Livre broché, couvertures semi-rigides, très bon état.287 pages, intérieur propre.
Dernière de couverture:
" Pour la famille Duboscq, le père cantonnier - garde-barrière du passage à niveau 104 de la ligne Paris-Cherbourg qui, à l'ouest de Sainte-Mère-Église, file tout droit vers le nord au milieu des marais -, la mère, Geneviève et son petit frère Claude, «le jour le plus long» a commencé plus tôt que pour tous les habitants de la Basse-Normandie. Exactement le 5 juin 1944, vers 22 heures, quand ils virent tomber du ciel les premiers parachutistes américains chargés de s'emparer de Sainte-Mère-Église et que le mauvais temps avait déportés dans la zone inondée par les Allemands. Devant le désastre qui s'annonçait, les Duboscq volèrent au secours des hommes en passe de se noyer. Ces hommes appartenaient aux 82e et I01e Airborne Divisions. Trente ans après, ils retrouvèrent la trace de cette famille française et, le 5 juin 1977, à Sainte-Mère-Église, lors des cérémonies commémoratives du débarquement, le général Hocker, représentant les États-Unis, remit à «Papa Maurice» la médaille de la valeur militaire américaine et, conjointement, à «Maurice Duboscq, Mme Duboscq et Geneviève Duboscq» le diplôme de l'America's guard of honor.
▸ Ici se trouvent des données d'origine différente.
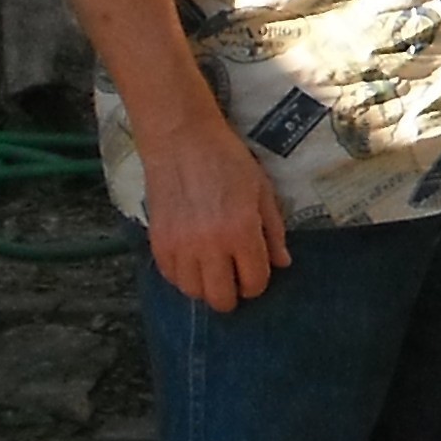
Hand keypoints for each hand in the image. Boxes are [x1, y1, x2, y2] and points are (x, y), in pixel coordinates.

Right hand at [139, 118, 292, 311]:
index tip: (256, 273)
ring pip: (194, 293)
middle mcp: (210, 246)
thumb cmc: (228, 160)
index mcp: (241, 232)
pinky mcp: (158, 243)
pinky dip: (183, 276)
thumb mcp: (262, 190)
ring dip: (206, 286)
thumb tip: (282, 263)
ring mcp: (180, 247)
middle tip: (235, 277)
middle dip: (233, 293)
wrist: (181, 141)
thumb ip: (273, 231)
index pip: (254, 282)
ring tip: (212, 269)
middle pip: (221, 299)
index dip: (258, 283)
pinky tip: (192, 260)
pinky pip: (171, 278)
Geneviève n'a rien oublié de cette nuit terrible et de ce qui s'ensuivit. Elle avait douze ans, elle découvrait la guerre et ces grands garçons qui mâchaient du chewing-gum et riaient comme des gosses; elle découvrait la joie, l'amour, la souffrance, la mort. Aujourd'hui, elle raconte...
Avec, dans l'oreille et le cœur, le «Bye bye, Dgenevi !» que les G.I.'s lui lançaient en partant.".